Пожалел его, а сам подумал: мы ведь тоже не разъедаемся. Случается – куска хлеба в хате не сыщешь.
* * *
По-настоящему верующую душу я встретил, когда к нам на несколько недель переселилась от тётки Лукерьи, старшей мамкиной сестры, бабушка Домна. Её необычное, кажущееся грубоватым имя совершенно не гармонировало с редкой бабушкиной добротой. Доброжелательность светилась в её голубовато-серых, проницательных глазах, её морщинах и морщинках, исходила от её губ, рук, от всей сутуловато-грузной и не очень подвижной фигуры.
- Пидойды, чадушко! – осветившись улыбкой, подзывала она.
А когда я подходил, бабушка, ласково глядя мне в глаза, прижимала к себе и проводила ладонью по моей коротко и неровно стриженной голове. Меня всего охватывало какое-то сладкое, успокаивающее блаженство и чувство огромной благодарности за эту ласку. В один же из вечеров бабушка поразила и даже напугала меня как раз своею набожностью.
Я простудился. Пощупав мой лоб и убедившись, что у меня жар, мать дала мне попить какой-то горьковатой настойки и уложила на ночь на топчане в большой комнате. Той, в углу которой, под узорчатым рушником, находилась икона – старинный, потрескавшийся список с «Троицы» Андрея Рублёва. Недомогание вроде бы начало проходить. В окно вглядывался узкий месяц. Под его жидкое, бледное сияние я сонно закрыл глаза. Вруг тихо стукнула дверь. Вздрагиваю. Всматриваюсь. В полумраке различаю вошедшую бабушку. Поглядела в мою сторону, прислушалась и, тяжело вздыхая, опускается на колени перед иконой. Осеняя себя крестными знамениями, кланяясь так, что лбом касалась пола, она зашептала молитвы. Причём, горячо, страстно, а для меня – и страшно. Особенно, когда шёпот перерастал в слышимый, взволнованный голос, судорожные всхлипы и даже – в сдавливаемые рыдания. Продолжалось всё долго. Наконец, вздохнув, опираясь на руки, она встала и в полупоклоне, не отрываясь взглядом от иконы, попятилась к двери и скрылась за нею.
«Вот, оказывается, как надо молиться Богу!- потрясённо думал я. – Вот, как надо разговаривать с Богом!». И уже с ужасом: «Должно быть бабушка сильно заболела, раз так долго молилась и, плача, что-то просила у Бога».
На другой день, улучив момент, я к ней:
- Бабуля, зачем вы вчера ночью так долго молились?
- А ты што ж, слухав?
- Да, - повинно клоню голову.
Вижу – недовольна.

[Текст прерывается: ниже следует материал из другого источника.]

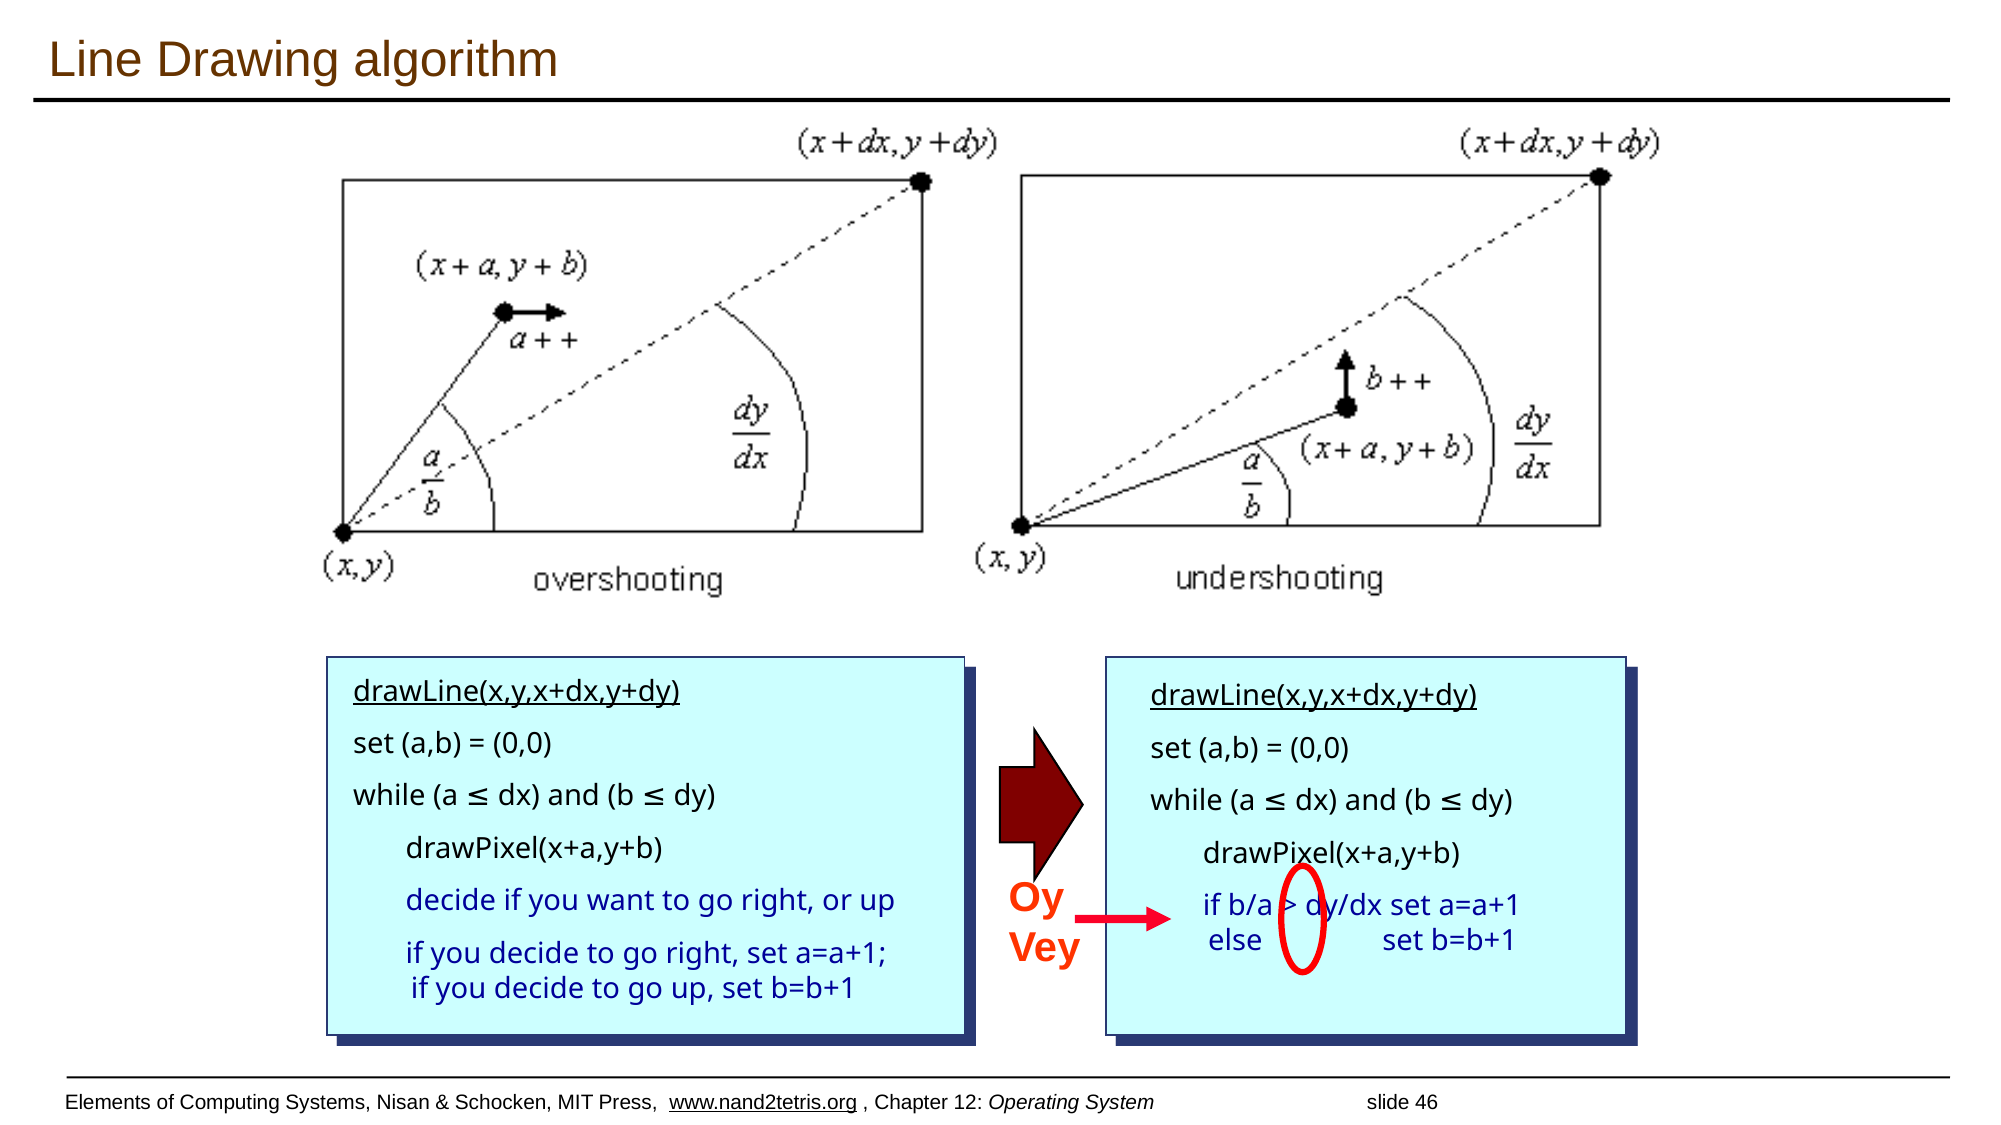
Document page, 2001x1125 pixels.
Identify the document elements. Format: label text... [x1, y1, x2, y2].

title Line Drawing algorithm [33, 12, 1950, 100]
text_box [279, 656, 965, 1036]
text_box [999, 656, 1627, 1036]
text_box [993, 862, 1325, 1000]
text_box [287, 124, 948, 607]
picture [949, 124, 1688, 626]
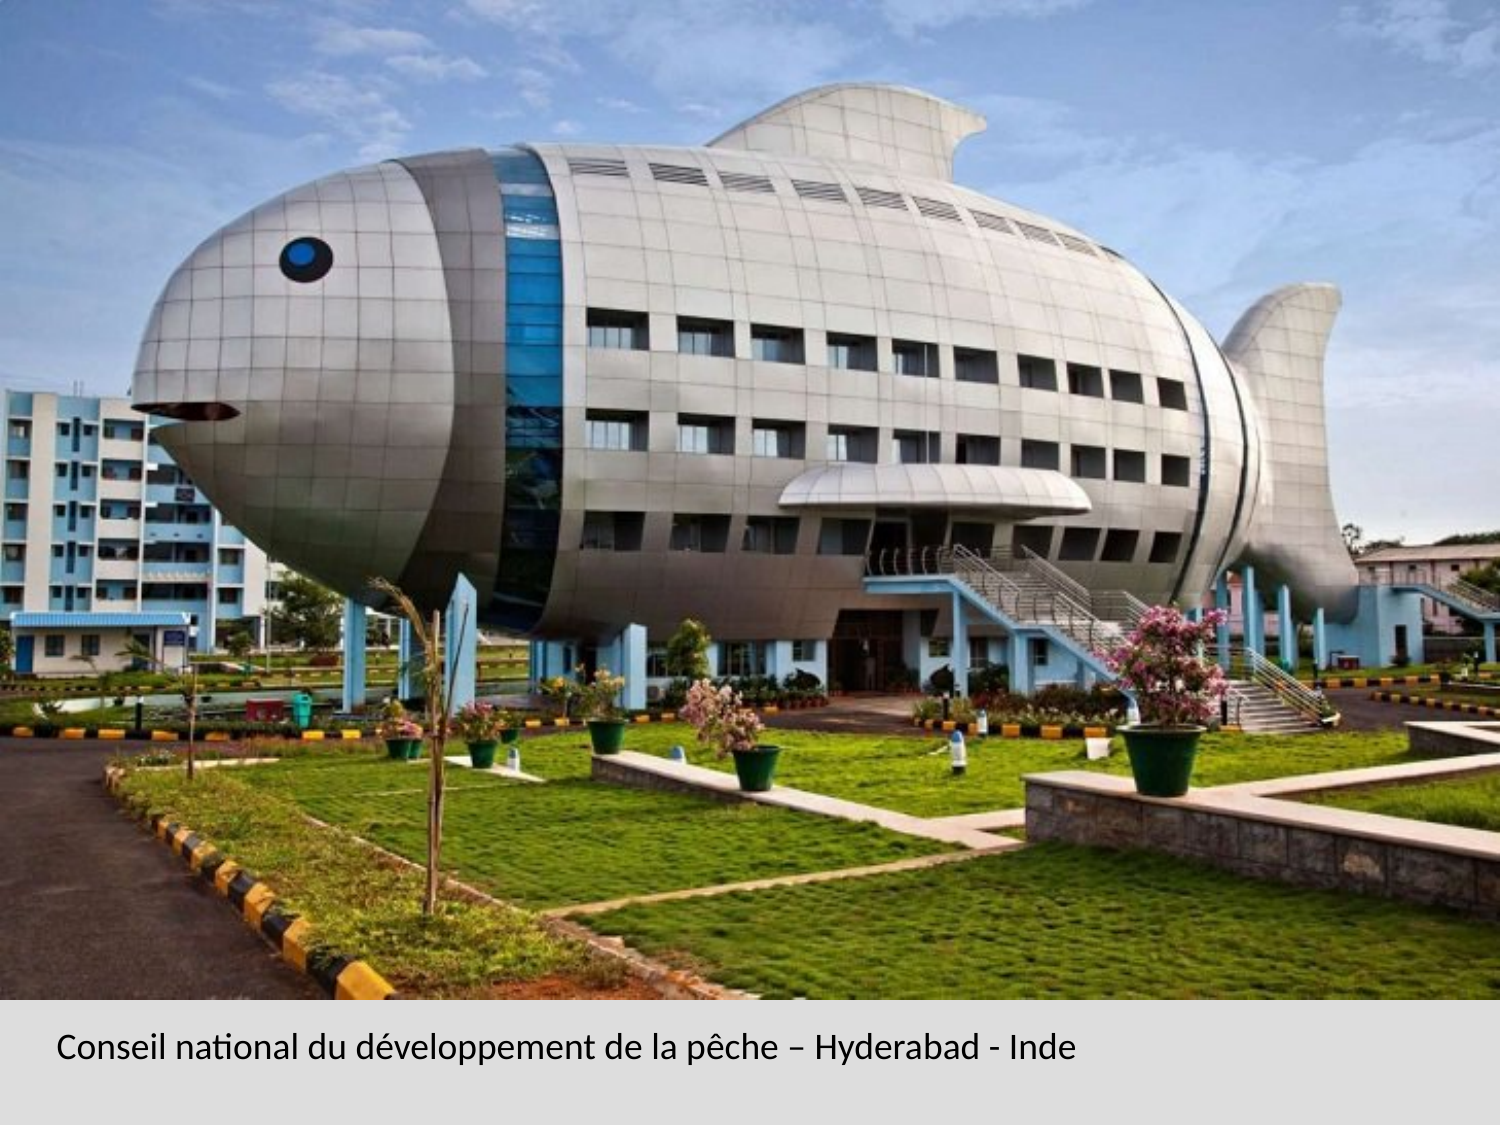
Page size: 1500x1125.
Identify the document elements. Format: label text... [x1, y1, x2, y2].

picture [0, 0, 1500, 1000]
text_box Conseil national du développement de la pêche – Hyderabad - Inde [41, 1014, 1456, 1075]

Седые брови шевельнулись, меж них - бороздка. Глаза построжели. Как всегда, лиш на чуток. Потом, положив свою ладонь мне на голову, ласково, по-свойски улыбнулась и говорит:
- За себя молилась. За тебя, твою мамку, твоего батька, братика твоего Алёшу, твоих сестричек. И за вашего дедушку. Чёловика, значь, мужа моего, - горестно всхлипнула она.
- А где он?.. Этот наш дедушка. И другой ещё?

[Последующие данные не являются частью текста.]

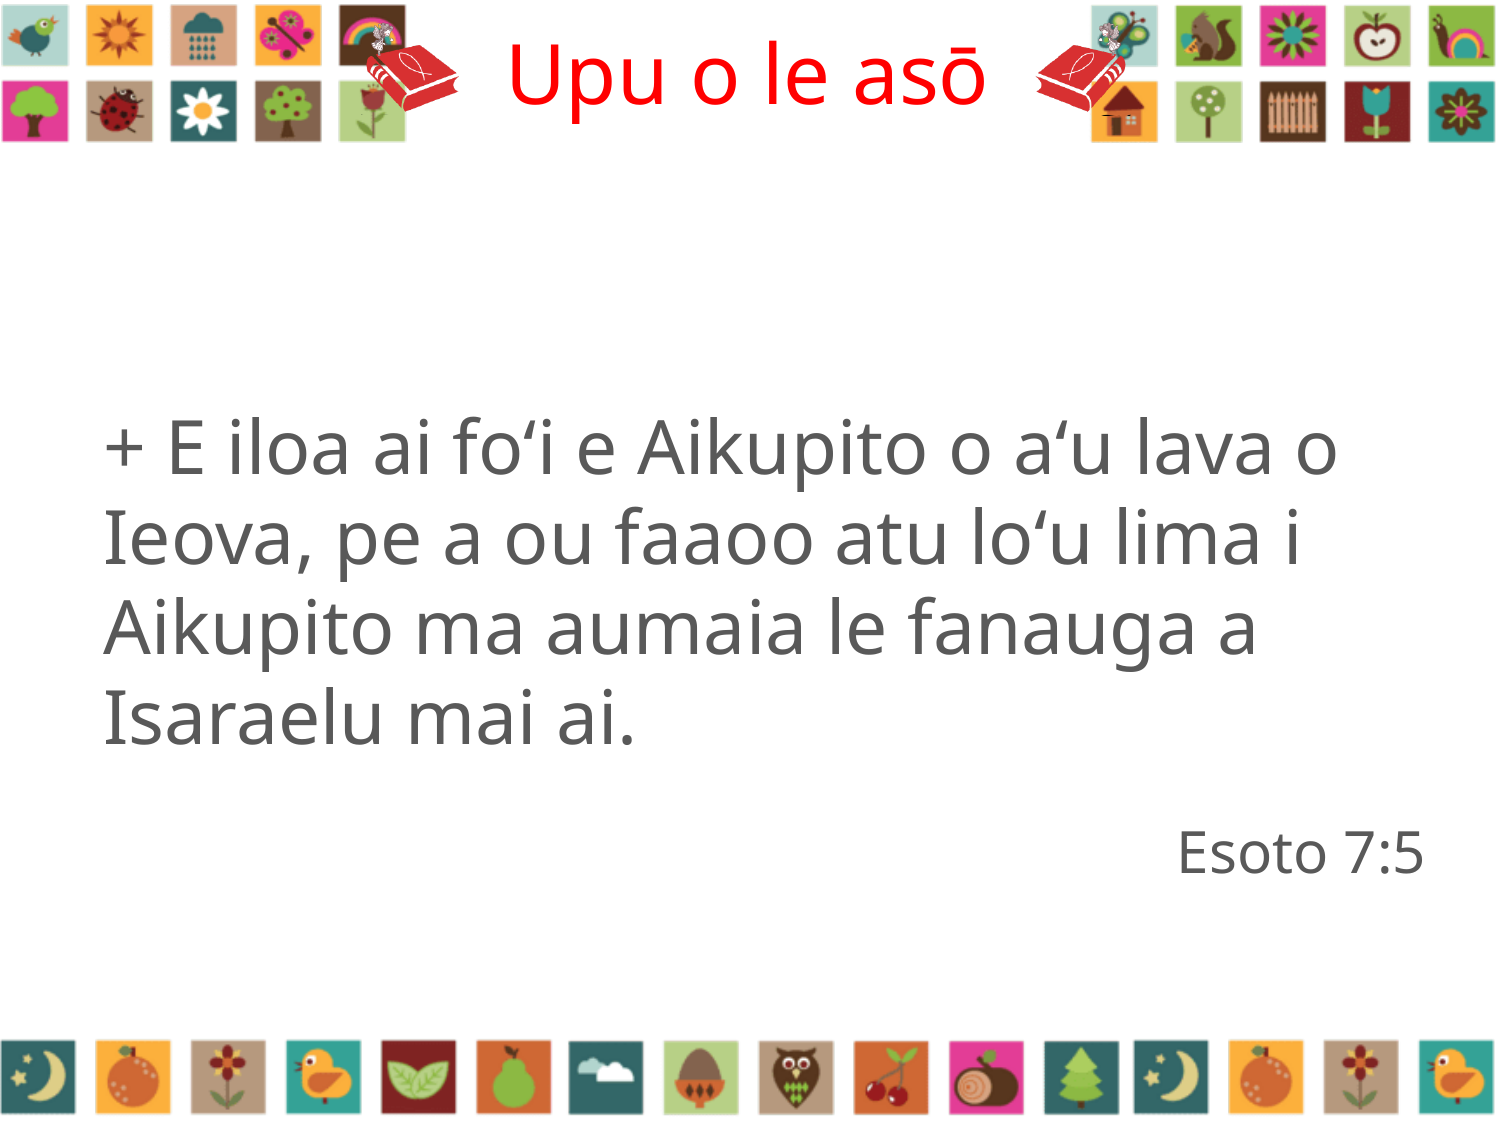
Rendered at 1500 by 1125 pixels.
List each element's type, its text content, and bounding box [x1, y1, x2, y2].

text_box Esoto 7:5 [808, 807, 1441, 893]
picture [1003, 3, 1500, 150]
text_box + E iloa ai foʻi e Aikupito o aʻu lava o Ieova, pe a ou faaoo atu loʻu lima i Aikupito ma aumaia le fanauga a Isaraelu mai ai. [88, 302, 1436, 768]
picture [0, 3, 491, 150]
text_box Upu o le asō [425, 13, 1078, 129]
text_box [0, 1028, 1500, 1118]
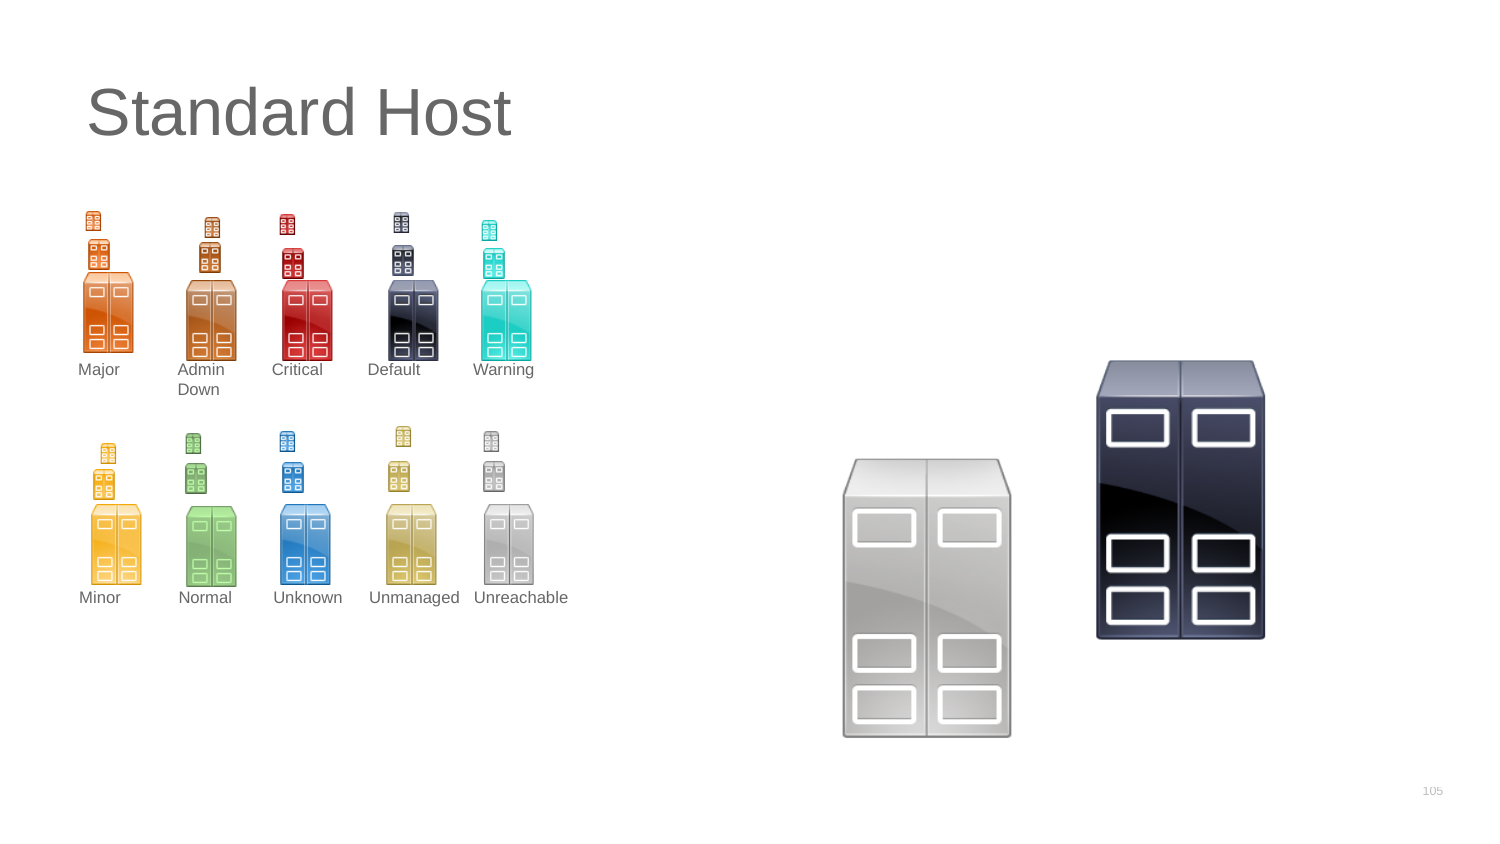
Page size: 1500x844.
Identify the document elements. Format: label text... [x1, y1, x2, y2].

title Standard Host [71, 55, 1441, 176]
picture [481, 431, 502, 453]
picture [194, 242, 225, 274]
picture [265, 504, 346, 585]
picture [98, 443, 119, 464]
picture [267, 280, 348, 361]
picture [468, 504, 550, 585]
picture [383, 461, 414, 493]
picture [371, 504, 453, 585]
picture [373, 279, 455, 361]
picture [766, 338, 1342, 758]
picture [277, 214, 298, 235]
picture [466, 247, 547, 361]
picture [477, 461, 509, 493]
picture [202, 217, 223, 239]
picture [479, 220, 500, 242]
picture [83, 239, 114, 270]
picture [391, 212, 412, 233]
picture [277, 462, 308, 493]
picture [76, 504, 157, 585]
picture [393, 426, 415, 448]
picture [183, 433, 205, 454]
picture [277, 431, 298, 453]
picture [170, 280, 252, 361]
picture [88, 468, 119, 500]
picture [277, 247, 308, 279]
picture [68, 272, 149, 354]
picture [386, 245, 418, 277]
picture [170, 506, 252, 587]
picture [180, 463, 211, 494]
picture [83, 210, 104, 232]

- Ось выростишь, чадушко, и узнаешь. Если захочешь! – опять участливо, по доброму улыбнулась она и погладила руками мои плечи.
- А я знаю! – ободрённый её расположением ко мне, выкрикиваю хвастливо. – К нам, когда мы жили в том, не нашем доме, бабушка Оля приезжала. Она тогда много-много рассказывала. И про какого-то Митрофана, и про Ари-а-анда… Нет, Адриана… Его высокого перевосходительства. И ещё про шашку на его столе. На ней написано: «За Веру, Царя…» и за это, как его, «за Отечество!» А сама она, бабушка Оля, такая красивая-красивая, городская-городская. И не жадоба!..
Побелев, как та побелённая Нюрой печь, бабушка растерянно, с испугом глядела на меня. А я, опомнившись, жалостливо, трусовато, начинаю её уговаривать:
- Бабуля, только вы мамке об этом не говорите. А то она меня отлупцует. Она пугала, что б я про бабушку Олю никому-никому языком не ляскал.
Вскоре бабушку Домну вновь забрала к себе тётка Лукерья. Однако бабушка всё же успела помочь мне выучить молитвы «Отче наш» и «Верую». А через два месяца, в самый день Светлого Воскресения, она умерла.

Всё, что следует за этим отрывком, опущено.